HMC statement: University initiation events/student pathways to university

On 25.10.18 the inquest into the tragic death of Newcastle University student and former Oakham School pupil Ed Farmer found that he had died from the “toxic effects” of alcohol during an initiation event.

Improving the pathway of students from school to university is an HMC priority and Executive Director Mike Buchanan issued the following statement:

“This tragic case highlights that first year students are vulnerable and universities have a duty of care towards them. They have just moved out of the caring, defined worlds of school and home to an open landscape of university which none of them have experience in navigating.

“Our schools work hard to prepare Sixth Formers for this change and are constantly improving what they do. Activities include adult life skills classes, sixth form centres designed to prepare students for life outside school, talks on alcohol, drugs and the sexual politics of Freshers’ Week and training in resilience and good decision making. Pastoral care in our schools has also increased hugely.

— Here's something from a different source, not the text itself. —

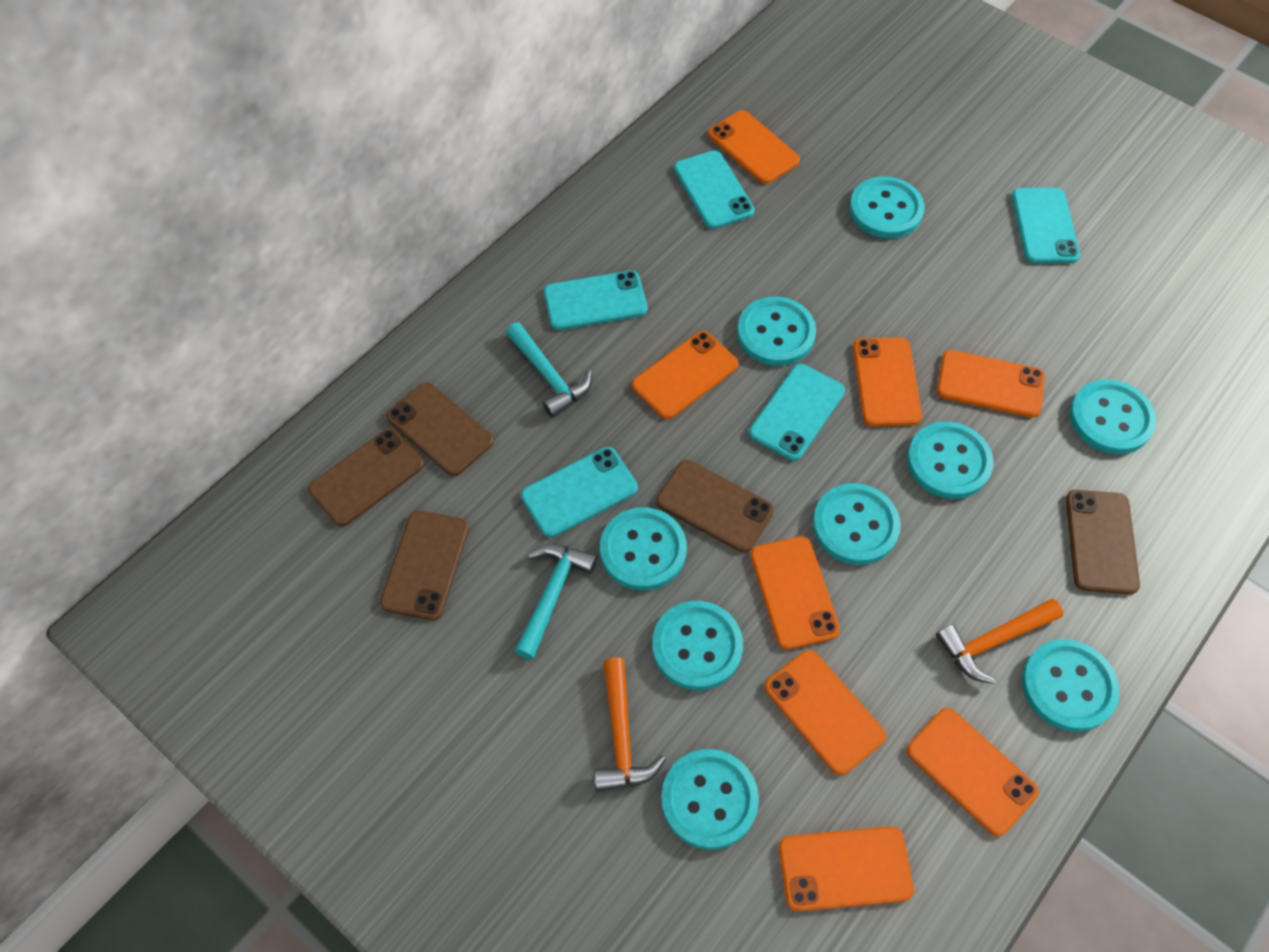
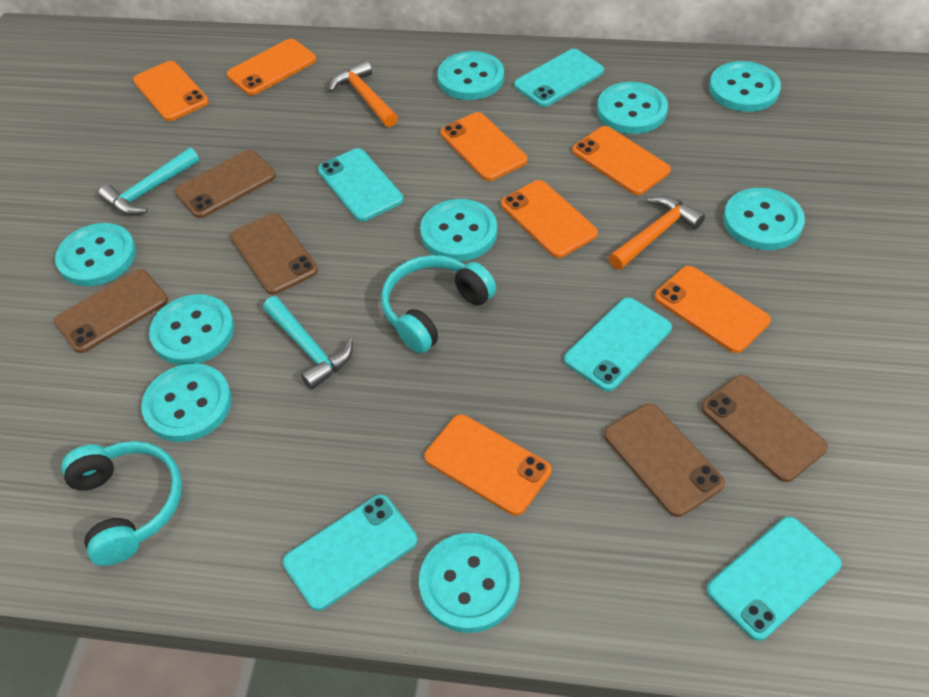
orange phone: 8 -> 7
turquoise headphones: 0 -> 2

“A recent HMC/GSA survey of over 2,000 Sixth Formers pupils* and found a significant minority were particularly anxious about their university social life, whilst for others it was the aspect they were looking forward to most. Many want to get on with their studies from the start.

“This all means students are likely to want to fit in, whilst being prone to taking risks in an environment they don’t fully understand. It’s a potentially toxic mix. Most find a happy path through but this tragic death illustrates why we must always strive to do more to help young people make good choices.

“We are in active talks with university admissions departments about how to improve students’ transition further. We know that continuing to strengthen the partnership and communication between schools, universities and parents will help keep young people safe whilst allowing them their freedom.”